After locating "41: (898, 358, 4.58)" in the listing below, copy that line and each one after it exactly, ending with the line that has "46: (24, 438, 3.31)".

<<<<

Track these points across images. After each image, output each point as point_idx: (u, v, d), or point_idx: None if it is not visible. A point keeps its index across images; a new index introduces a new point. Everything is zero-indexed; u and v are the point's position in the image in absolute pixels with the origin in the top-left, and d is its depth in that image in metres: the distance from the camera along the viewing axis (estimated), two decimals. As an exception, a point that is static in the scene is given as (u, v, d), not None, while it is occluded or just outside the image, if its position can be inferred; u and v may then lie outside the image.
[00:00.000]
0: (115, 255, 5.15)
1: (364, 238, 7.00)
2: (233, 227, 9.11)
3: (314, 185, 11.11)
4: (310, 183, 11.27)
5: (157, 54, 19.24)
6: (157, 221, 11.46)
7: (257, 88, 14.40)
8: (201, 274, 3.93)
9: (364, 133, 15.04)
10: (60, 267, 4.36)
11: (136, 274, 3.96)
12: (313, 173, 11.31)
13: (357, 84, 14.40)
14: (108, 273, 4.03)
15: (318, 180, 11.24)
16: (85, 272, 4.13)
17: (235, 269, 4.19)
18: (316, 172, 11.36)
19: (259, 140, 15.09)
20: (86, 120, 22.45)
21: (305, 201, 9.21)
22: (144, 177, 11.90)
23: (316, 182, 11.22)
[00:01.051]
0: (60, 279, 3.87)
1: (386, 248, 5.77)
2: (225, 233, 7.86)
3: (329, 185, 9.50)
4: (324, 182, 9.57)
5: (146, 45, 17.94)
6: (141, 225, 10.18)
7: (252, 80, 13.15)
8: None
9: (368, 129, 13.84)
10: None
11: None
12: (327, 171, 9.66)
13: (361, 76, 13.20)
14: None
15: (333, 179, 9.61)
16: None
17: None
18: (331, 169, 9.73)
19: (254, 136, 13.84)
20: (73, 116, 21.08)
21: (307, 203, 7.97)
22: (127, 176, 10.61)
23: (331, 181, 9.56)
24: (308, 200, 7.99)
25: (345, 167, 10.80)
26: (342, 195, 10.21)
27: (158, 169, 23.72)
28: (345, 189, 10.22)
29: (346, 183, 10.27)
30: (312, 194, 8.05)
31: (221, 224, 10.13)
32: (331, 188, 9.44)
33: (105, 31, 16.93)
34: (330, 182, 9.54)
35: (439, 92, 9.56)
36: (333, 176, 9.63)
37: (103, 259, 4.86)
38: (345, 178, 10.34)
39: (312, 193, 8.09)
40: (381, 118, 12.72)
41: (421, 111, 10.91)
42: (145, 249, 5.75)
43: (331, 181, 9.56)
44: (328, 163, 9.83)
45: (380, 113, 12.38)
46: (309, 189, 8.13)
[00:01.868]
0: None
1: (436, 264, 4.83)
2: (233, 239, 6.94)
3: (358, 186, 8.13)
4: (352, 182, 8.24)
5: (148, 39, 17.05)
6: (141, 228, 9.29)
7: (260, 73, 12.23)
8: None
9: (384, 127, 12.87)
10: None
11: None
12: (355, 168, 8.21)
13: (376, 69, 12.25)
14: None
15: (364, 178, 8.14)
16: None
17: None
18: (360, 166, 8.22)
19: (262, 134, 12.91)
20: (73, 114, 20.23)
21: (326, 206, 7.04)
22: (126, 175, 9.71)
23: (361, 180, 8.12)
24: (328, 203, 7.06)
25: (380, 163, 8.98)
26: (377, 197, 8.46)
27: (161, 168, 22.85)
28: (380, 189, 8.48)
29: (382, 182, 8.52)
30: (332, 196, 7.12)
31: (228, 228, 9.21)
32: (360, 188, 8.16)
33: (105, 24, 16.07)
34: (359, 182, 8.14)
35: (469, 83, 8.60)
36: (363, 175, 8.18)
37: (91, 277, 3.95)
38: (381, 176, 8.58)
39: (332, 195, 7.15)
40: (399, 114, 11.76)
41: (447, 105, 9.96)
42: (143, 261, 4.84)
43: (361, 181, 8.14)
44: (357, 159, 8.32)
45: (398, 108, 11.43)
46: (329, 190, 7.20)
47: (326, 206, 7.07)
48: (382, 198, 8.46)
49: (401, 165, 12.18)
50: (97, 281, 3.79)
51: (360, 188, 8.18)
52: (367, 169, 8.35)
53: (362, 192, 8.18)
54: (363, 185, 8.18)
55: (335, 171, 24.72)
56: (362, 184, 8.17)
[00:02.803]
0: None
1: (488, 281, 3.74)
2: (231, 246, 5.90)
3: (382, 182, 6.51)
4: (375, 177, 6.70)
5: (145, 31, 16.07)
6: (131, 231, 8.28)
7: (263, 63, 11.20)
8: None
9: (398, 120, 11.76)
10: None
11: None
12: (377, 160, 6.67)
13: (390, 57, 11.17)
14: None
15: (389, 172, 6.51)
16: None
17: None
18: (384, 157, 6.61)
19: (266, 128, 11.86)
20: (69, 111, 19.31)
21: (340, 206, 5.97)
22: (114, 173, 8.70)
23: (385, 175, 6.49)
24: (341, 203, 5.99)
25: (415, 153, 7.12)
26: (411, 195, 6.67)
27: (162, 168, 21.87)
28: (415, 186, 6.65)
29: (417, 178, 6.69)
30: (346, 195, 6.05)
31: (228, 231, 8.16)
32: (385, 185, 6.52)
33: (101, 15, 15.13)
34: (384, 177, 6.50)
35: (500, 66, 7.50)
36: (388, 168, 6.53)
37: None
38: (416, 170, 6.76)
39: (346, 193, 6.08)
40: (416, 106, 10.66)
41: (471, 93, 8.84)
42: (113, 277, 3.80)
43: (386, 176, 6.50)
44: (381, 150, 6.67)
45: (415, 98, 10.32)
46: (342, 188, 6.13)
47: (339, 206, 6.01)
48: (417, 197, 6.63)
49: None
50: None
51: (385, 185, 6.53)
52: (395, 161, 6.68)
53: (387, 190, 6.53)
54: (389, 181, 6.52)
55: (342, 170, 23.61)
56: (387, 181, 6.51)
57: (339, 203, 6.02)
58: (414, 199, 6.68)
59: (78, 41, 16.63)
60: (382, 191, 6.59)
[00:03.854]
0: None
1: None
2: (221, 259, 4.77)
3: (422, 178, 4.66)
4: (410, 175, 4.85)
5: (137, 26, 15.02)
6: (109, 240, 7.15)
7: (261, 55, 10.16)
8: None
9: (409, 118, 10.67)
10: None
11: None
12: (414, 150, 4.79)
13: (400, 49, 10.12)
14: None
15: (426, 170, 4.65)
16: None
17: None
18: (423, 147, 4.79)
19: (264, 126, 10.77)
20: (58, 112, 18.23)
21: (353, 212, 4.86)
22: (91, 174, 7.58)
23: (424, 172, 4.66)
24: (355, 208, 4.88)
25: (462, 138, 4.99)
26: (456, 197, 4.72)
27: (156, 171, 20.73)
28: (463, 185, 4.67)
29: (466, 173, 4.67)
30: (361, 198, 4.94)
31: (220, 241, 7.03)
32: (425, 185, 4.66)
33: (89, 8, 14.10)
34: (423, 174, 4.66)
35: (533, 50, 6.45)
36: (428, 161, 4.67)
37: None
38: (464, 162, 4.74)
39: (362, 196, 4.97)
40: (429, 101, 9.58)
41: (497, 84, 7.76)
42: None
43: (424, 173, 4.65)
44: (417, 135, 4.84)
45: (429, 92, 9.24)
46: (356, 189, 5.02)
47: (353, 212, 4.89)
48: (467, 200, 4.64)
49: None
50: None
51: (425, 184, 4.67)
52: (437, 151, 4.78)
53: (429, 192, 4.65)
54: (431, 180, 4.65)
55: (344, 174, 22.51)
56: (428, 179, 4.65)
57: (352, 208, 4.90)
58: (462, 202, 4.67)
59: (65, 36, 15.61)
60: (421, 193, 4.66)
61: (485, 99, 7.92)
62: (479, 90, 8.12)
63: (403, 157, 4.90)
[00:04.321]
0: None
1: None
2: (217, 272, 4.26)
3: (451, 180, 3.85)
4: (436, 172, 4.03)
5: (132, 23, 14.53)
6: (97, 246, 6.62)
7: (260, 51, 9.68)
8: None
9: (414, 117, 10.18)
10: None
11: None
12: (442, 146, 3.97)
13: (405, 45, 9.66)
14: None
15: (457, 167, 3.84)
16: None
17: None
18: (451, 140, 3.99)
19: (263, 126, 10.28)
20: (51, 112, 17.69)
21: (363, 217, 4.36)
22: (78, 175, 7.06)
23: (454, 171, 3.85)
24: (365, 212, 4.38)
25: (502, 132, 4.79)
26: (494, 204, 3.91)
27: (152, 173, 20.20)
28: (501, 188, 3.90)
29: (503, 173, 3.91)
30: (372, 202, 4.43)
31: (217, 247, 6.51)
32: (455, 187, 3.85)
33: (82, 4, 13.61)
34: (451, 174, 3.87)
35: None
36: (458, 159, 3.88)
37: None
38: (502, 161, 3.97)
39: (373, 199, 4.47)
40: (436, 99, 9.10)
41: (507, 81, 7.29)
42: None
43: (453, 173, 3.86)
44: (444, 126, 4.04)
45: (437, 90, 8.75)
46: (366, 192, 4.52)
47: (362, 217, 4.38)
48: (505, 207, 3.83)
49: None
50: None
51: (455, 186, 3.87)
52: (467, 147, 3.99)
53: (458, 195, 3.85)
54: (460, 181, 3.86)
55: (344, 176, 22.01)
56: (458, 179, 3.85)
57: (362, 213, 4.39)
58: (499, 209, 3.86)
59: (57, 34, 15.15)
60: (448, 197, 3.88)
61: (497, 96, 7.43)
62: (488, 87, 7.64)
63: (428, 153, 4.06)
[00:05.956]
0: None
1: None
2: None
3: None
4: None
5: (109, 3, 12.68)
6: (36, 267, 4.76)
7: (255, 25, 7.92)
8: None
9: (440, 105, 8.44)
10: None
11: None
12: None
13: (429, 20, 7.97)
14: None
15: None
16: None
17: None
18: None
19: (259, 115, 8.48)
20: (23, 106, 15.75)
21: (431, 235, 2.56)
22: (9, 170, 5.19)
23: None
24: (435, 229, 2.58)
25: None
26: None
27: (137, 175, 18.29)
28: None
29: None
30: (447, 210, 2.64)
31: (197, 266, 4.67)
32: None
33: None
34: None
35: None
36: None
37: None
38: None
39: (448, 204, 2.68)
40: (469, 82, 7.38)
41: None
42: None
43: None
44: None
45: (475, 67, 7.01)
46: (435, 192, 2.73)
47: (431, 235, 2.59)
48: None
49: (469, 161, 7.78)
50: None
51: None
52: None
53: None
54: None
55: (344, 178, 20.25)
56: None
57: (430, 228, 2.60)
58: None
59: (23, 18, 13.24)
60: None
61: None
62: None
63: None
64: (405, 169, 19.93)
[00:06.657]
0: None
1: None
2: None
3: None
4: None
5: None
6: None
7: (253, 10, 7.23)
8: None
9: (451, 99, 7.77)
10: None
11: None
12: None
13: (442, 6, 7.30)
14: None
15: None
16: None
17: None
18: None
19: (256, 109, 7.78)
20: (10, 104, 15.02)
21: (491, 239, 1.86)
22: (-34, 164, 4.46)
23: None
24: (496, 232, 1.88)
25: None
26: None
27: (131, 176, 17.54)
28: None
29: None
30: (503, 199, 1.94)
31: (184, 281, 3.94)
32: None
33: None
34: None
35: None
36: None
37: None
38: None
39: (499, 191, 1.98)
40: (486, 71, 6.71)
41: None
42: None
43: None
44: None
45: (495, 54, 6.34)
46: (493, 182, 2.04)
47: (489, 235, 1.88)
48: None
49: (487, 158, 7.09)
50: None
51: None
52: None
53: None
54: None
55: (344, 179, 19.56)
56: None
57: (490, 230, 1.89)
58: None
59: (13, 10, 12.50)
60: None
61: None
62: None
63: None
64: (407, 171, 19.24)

>>>>
<<<<

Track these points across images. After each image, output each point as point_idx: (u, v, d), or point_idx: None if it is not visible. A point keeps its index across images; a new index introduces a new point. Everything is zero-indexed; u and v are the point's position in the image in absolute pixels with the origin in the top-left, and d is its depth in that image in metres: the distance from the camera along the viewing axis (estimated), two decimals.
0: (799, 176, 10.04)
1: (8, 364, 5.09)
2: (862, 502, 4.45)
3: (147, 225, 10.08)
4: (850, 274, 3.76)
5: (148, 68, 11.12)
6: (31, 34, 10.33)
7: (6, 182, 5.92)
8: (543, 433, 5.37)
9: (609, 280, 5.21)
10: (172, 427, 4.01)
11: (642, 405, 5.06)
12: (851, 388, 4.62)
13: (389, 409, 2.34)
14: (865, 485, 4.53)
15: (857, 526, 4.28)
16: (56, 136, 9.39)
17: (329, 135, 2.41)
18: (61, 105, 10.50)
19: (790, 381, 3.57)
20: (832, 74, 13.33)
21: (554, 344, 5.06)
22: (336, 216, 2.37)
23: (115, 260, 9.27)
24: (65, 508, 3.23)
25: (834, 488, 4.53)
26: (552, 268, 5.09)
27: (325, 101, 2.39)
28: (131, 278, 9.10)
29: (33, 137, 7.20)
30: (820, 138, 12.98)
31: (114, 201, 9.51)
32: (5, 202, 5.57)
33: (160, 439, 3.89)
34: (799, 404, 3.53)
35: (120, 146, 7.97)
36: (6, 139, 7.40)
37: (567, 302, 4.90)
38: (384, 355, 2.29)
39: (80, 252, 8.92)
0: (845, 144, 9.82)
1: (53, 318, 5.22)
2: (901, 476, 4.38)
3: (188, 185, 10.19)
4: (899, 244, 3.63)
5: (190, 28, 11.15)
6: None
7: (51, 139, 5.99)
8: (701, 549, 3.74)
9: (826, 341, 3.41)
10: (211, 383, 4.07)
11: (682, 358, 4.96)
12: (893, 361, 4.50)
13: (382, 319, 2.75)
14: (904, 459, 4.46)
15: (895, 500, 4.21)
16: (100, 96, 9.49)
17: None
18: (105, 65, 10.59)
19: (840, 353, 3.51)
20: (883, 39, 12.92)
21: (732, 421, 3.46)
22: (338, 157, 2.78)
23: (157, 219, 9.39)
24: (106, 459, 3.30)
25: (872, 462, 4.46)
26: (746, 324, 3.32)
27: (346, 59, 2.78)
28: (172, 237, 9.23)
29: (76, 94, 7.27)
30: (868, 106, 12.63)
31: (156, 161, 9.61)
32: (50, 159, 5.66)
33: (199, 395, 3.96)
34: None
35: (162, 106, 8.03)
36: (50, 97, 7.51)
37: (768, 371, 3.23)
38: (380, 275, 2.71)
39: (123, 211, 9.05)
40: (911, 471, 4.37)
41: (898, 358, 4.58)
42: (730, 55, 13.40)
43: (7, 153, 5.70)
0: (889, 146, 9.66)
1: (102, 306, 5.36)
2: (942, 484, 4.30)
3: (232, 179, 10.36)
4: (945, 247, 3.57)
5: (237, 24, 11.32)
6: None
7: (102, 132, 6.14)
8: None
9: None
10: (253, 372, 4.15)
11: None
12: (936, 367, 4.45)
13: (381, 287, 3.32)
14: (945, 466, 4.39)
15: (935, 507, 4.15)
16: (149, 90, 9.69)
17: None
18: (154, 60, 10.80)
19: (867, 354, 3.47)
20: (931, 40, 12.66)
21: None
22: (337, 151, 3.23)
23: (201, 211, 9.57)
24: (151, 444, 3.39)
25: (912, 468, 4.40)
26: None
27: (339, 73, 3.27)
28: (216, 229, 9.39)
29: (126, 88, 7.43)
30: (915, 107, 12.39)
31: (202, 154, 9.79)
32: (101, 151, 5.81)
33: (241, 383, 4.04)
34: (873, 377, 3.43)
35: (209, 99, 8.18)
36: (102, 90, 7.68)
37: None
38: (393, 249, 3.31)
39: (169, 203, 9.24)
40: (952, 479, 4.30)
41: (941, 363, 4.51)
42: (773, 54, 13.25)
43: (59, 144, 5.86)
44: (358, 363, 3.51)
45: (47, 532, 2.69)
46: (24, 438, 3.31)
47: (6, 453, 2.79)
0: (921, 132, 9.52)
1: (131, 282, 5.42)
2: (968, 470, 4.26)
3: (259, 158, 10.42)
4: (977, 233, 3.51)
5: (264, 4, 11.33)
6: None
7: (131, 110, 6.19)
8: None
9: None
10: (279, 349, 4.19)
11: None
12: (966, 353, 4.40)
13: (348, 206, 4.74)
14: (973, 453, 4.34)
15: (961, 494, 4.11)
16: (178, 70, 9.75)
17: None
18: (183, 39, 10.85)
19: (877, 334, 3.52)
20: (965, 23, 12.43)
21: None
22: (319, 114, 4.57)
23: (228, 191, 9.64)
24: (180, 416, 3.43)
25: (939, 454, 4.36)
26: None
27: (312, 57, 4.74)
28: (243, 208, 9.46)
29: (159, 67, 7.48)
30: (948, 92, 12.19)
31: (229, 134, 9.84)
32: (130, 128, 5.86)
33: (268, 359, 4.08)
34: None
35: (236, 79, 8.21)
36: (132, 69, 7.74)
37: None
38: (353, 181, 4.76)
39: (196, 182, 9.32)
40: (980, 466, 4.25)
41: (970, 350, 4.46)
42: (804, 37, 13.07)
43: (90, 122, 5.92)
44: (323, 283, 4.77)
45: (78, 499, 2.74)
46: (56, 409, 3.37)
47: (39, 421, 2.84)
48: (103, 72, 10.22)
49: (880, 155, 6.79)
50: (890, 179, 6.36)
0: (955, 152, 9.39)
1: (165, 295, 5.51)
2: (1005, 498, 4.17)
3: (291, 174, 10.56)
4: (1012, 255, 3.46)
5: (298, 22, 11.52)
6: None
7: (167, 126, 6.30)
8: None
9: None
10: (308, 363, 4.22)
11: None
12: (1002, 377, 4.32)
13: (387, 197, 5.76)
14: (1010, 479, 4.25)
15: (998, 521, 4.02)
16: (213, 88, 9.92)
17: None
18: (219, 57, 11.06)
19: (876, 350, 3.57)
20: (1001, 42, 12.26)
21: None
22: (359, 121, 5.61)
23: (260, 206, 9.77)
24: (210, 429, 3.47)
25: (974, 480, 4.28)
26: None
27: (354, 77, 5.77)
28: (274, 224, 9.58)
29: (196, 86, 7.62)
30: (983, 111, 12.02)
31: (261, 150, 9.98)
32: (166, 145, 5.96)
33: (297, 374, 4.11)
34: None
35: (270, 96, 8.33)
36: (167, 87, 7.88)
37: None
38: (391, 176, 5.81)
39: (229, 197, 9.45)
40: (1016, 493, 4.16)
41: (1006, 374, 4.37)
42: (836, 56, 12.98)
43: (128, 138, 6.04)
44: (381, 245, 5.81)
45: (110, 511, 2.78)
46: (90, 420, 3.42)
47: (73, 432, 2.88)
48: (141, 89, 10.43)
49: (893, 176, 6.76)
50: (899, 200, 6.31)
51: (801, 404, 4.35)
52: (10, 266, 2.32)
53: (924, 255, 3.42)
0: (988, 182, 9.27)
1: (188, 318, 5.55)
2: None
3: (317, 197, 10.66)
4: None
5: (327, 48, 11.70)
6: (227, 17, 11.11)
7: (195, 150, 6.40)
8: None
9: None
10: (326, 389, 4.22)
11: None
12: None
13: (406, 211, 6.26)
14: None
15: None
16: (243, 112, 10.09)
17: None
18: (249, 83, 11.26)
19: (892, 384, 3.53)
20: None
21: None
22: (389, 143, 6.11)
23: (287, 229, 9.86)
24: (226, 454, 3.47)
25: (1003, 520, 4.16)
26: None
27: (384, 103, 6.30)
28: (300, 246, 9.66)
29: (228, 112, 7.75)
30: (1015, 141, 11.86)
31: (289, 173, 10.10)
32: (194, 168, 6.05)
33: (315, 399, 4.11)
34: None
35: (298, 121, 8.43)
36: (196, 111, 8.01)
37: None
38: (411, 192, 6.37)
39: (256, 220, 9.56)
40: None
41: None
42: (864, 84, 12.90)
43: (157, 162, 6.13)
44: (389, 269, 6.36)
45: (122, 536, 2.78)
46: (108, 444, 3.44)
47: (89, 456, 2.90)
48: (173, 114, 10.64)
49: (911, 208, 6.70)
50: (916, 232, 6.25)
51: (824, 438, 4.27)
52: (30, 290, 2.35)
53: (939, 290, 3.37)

>>>>
<<<<

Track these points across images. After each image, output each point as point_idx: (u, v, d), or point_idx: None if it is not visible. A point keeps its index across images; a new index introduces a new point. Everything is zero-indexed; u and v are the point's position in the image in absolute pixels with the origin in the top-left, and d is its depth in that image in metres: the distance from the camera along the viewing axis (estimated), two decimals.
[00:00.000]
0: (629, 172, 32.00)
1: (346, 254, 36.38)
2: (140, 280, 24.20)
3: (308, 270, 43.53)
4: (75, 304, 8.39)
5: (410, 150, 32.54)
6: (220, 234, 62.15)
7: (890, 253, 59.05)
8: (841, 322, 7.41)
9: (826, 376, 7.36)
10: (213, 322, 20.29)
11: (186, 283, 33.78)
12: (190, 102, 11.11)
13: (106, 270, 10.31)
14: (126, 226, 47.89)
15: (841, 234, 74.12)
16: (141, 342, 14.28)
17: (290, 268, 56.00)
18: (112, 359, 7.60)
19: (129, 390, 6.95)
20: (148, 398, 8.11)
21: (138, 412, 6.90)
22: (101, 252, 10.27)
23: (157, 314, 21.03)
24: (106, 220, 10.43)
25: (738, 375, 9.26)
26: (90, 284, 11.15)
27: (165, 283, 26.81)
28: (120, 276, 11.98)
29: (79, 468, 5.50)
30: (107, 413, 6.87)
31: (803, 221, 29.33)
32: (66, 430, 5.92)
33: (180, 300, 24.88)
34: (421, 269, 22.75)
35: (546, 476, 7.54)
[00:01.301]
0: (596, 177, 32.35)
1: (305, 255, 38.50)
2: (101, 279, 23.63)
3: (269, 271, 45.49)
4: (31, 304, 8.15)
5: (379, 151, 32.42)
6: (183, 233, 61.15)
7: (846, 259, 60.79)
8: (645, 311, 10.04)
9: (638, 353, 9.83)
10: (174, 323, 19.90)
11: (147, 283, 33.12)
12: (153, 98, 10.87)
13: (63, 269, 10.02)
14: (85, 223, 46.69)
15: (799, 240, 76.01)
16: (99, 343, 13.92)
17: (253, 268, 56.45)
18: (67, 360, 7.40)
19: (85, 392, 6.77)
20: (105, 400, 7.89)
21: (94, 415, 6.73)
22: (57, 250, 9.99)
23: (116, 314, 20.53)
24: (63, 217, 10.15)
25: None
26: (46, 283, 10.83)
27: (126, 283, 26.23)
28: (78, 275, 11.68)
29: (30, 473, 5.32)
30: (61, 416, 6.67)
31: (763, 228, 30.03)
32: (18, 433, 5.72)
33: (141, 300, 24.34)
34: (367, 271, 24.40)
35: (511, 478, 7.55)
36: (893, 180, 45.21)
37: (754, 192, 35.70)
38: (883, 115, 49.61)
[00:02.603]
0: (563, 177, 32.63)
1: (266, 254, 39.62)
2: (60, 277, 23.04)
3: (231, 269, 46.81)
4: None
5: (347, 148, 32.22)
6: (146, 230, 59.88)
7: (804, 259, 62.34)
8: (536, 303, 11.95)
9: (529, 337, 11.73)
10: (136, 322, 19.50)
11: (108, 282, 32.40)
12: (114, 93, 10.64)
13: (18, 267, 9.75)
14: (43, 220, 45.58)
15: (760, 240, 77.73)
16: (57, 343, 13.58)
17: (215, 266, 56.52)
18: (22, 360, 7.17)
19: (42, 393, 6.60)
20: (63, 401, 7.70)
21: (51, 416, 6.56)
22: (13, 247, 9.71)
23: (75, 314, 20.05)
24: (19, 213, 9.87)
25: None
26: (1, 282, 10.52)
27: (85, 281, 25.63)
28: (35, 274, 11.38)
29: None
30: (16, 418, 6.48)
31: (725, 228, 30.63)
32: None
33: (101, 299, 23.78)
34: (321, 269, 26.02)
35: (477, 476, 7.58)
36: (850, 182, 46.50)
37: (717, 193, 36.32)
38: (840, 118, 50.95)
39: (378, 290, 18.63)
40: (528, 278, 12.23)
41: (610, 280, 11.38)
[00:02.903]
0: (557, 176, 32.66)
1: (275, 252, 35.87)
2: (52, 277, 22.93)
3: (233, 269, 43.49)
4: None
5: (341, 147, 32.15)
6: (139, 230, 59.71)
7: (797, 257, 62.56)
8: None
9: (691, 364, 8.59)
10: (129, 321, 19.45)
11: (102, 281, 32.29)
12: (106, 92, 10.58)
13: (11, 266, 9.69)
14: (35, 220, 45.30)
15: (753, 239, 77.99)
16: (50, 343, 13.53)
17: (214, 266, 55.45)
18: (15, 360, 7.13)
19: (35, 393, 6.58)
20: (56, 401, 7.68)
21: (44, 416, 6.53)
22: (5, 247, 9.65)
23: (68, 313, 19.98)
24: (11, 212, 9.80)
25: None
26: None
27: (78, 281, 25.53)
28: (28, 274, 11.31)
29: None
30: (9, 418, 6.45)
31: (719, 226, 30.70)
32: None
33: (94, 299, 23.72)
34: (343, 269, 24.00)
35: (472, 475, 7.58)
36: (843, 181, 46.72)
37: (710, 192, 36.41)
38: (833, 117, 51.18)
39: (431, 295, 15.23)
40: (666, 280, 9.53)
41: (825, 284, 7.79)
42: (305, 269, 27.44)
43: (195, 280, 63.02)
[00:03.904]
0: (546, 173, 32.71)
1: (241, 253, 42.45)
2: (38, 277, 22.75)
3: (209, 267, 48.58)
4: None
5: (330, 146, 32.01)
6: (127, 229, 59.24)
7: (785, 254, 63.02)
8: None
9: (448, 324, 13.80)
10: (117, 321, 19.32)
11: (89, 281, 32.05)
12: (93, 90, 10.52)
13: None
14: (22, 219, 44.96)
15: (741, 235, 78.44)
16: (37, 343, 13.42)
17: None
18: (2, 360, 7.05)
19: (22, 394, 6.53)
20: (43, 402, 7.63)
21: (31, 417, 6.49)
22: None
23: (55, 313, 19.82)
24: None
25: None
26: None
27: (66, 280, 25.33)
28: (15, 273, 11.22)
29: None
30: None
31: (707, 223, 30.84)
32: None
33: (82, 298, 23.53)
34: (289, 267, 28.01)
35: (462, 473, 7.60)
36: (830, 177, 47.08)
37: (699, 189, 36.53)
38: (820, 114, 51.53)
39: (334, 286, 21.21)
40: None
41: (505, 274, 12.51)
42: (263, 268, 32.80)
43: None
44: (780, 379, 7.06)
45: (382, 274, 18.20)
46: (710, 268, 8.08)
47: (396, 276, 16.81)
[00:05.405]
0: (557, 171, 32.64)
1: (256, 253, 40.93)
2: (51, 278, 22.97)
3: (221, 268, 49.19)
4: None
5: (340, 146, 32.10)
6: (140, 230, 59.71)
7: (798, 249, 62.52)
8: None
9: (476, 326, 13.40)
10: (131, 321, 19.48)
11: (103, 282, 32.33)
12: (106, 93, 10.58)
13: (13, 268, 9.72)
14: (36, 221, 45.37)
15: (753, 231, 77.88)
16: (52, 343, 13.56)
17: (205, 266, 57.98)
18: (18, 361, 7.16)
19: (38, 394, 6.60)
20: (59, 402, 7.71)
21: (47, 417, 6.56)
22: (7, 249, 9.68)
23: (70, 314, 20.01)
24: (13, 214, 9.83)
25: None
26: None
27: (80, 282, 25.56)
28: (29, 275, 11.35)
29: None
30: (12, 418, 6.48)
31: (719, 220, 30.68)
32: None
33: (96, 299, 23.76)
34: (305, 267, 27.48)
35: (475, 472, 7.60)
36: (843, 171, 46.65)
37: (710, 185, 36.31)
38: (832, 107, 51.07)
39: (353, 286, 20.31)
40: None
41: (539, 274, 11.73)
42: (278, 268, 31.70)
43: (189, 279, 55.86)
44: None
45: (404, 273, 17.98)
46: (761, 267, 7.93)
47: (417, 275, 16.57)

>>>>

- _Written answer_:
41: (898, 358, 4.58)
42: (730, 55, 13.40)
43: (7, 153, 5.70)
0: (889, 146, 9.66)
1: (102, 306, 5.36)
2: (942, 484, 4.30)
3: (232, 179, 10.36)
4: (945, 247, 3.57)
5: (237, 24, 11.32)
6: None
7: (102, 132, 6.14)
8: None
9: None
10: (253, 372, 4.15)
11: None
12: (936, 367, 4.45)
13: (381, 287, 3.32)
14: (945, 466, 4.39)
15: (935, 507, 4.15)
16: (149, 90, 9.69)
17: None
18: (154, 60, 10.80)
19: (867, 354, 3.47)
20: (931, 40, 12.66)
21: None
22: (337, 151, 3.23)
23: (201, 211, 9.57)
24: (151, 444, 3.39)
25: (912, 468, 4.40)
26: None
27: (339, 73, 3.27)
28: (216, 229, 9.39)
29: (126, 88, 7.43)
30: (915, 107, 12.39)
31: (202, 154, 9.79)
32: (101, 151, 5.81)
33: (241, 383, 4.04)
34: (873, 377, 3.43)
35: (209, 99, 8.18)
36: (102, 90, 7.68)
37: None
38: (393, 249, 3.31)
39: (169, 203, 9.24)
40: (952, 479, 4.30)
41: (941, 363, 4.51)
42: (773, 54, 13.25)
43: (59, 144, 5.86)
44: (358, 363, 3.51)
45: (47, 532, 2.69)
46: (24, 438, 3.31)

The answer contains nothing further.